◆ Supplied passage ◆

****

When I first saw this, I recall saying that In Another Country was the type of film I’m almost predisposed to love, foregrounding its repetition in ways that were obvious to me even then. That’s still true, but more and more I’ve come to adore the mysterious manner in which Hong evokes it and finds it within the obvious techniques: the significance of the shot from the balcony of Geum-hee in the second part, who doesn’t otherwise appear and which calls back to her last shot in the first part; Anne saying “c’est beau” twice in the second part; the fork in the road, which is taken to the right in the first and third parts and left in the second; the lifeguard saying he’s not cold in the first two parts (in different contexts) but cold in the third. The foreignness of Anne, and her ability to transcend and escape the narrative structure in a way that Yoo and Jung can’t quite in their films, are definitely differentiating factors, as is a greater focus on aging (especially for Sook), but the plays with repetition are all Hong’s own.

****

◆ Activity ◆
Decide whether each statement agrees with the passage on In Another Country, and answer yes or no along with the exact words from the passage that settle it. (a) The fork in the road is taken to the left in the second part. (b) Anne says "c'est beau" three times in the second part. (c) The lifeguard says he is cold in all three parts.

****

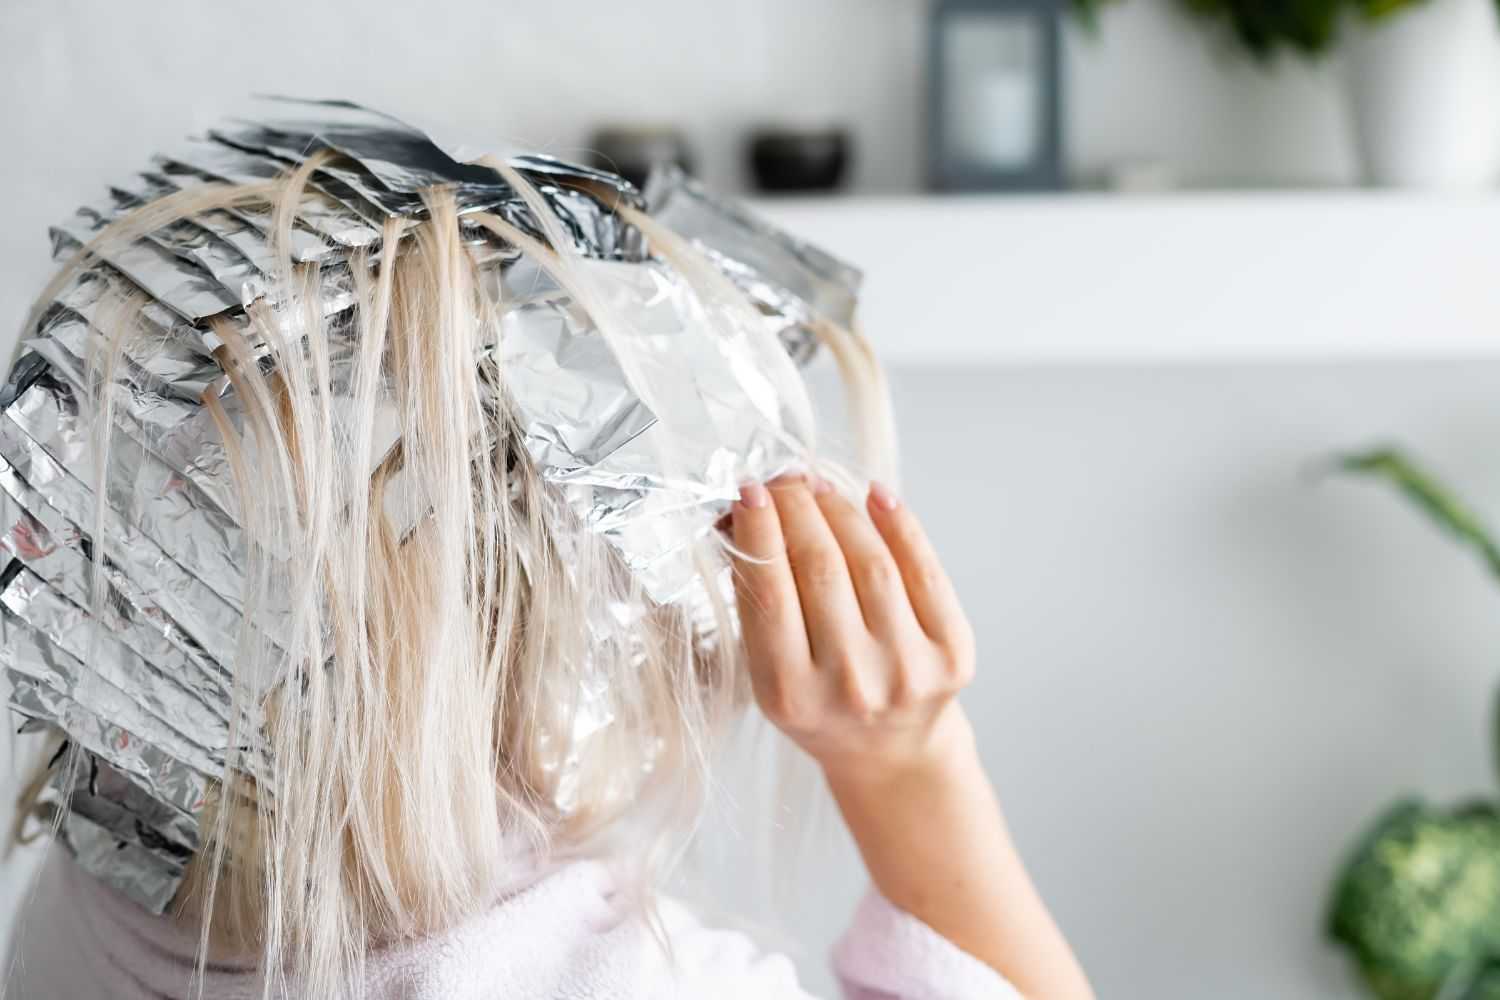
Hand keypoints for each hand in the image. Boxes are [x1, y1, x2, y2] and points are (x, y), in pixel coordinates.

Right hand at [728, 475, 976, 782]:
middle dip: (798, 509)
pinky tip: (876, 497)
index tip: (750, 491)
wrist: (891, 752)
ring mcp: (906, 669)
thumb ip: (757, 602)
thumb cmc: (820, 702)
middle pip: (820, 569)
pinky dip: (900, 526)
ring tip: (819, 486)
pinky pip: (924, 571)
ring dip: (841, 510)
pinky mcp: (951, 655)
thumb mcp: (770, 671)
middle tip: (785, 480)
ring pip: (871, 562)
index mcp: (791, 694)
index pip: (770, 593)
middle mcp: (851, 685)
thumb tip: (746, 514)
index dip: (759, 531)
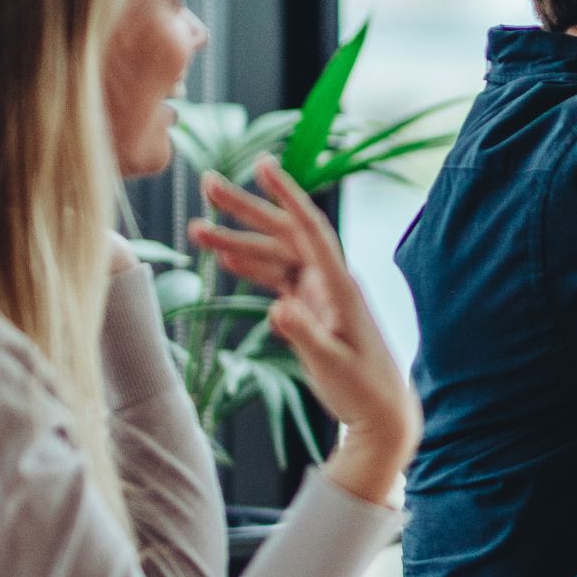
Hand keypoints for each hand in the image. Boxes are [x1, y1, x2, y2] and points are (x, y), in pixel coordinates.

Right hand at [189, 159, 420, 508]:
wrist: (380, 411)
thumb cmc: (362, 389)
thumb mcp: (331, 364)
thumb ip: (305, 336)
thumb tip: (276, 309)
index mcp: (339, 286)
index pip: (310, 229)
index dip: (287, 195)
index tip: (263, 165)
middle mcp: (329, 281)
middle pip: (284, 233)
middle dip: (247, 208)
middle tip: (208, 184)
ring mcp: (319, 293)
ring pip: (275, 255)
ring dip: (238, 240)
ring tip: (195, 229)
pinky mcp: (310, 309)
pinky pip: (277, 278)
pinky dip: (252, 266)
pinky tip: (225, 257)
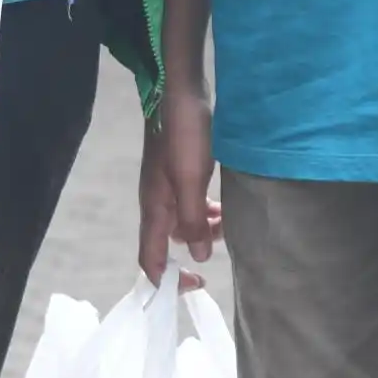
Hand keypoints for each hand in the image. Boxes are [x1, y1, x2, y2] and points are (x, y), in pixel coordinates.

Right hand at [138, 83, 220, 280]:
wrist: (179, 92)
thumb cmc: (184, 136)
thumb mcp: (190, 181)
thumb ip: (192, 221)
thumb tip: (197, 258)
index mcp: (154, 208)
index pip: (149, 258)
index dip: (167, 280)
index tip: (196, 285)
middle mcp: (157, 201)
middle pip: (169, 242)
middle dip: (194, 249)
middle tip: (223, 242)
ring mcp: (167, 186)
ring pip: (184, 222)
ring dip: (205, 228)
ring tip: (228, 218)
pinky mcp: (180, 172)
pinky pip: (191, 204)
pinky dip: (207, 210)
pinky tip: (222, 202)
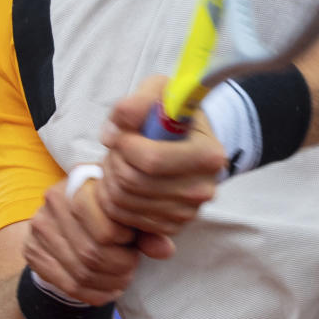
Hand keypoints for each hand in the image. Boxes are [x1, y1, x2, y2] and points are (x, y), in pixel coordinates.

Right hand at [23, 176, 166, 305]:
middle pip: (93, 252)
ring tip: (123, 280)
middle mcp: (54, 199)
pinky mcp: (31, 251)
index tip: (132, 243)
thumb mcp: (130, 214)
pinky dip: (93, 294)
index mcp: (81, 180)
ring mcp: (39, 226)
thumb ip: (148, 230)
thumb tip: (165, 250)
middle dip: (120, 267)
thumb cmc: (109, 212)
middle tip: (131, 268)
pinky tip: (108, 291)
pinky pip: (67, 284)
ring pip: (81, 271)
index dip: (126, 241)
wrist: (70, 219)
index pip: (106, 226)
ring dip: (109, 282)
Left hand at [97, 76, 225, 237]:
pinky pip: (125, 218)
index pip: (151, 160)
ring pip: (123, 202)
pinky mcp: (172, 226)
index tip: (122, 132)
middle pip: (133, 182)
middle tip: (118, 147)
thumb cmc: (175, 115)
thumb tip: (113, 133)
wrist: (192, 141)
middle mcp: (202, 189)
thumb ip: (136, 103)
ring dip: (110, 179)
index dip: (124, 144)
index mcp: (208, 155)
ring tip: (121, 161)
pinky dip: (114, 199)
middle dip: (114, 161)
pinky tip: (124, 179)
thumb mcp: (160, 92)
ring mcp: (188, 212)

****

◆ Solution for this problem ◆
(a) Yes: "the fork in the road, which is taken to the right in the first and third parts and left in the second"
(b) No: "Anne saying “c’est beau” twice in the second part"
(c) No: "the lifeguard saying he’s not cold in the first two parts (in different contexts) but cold in the third"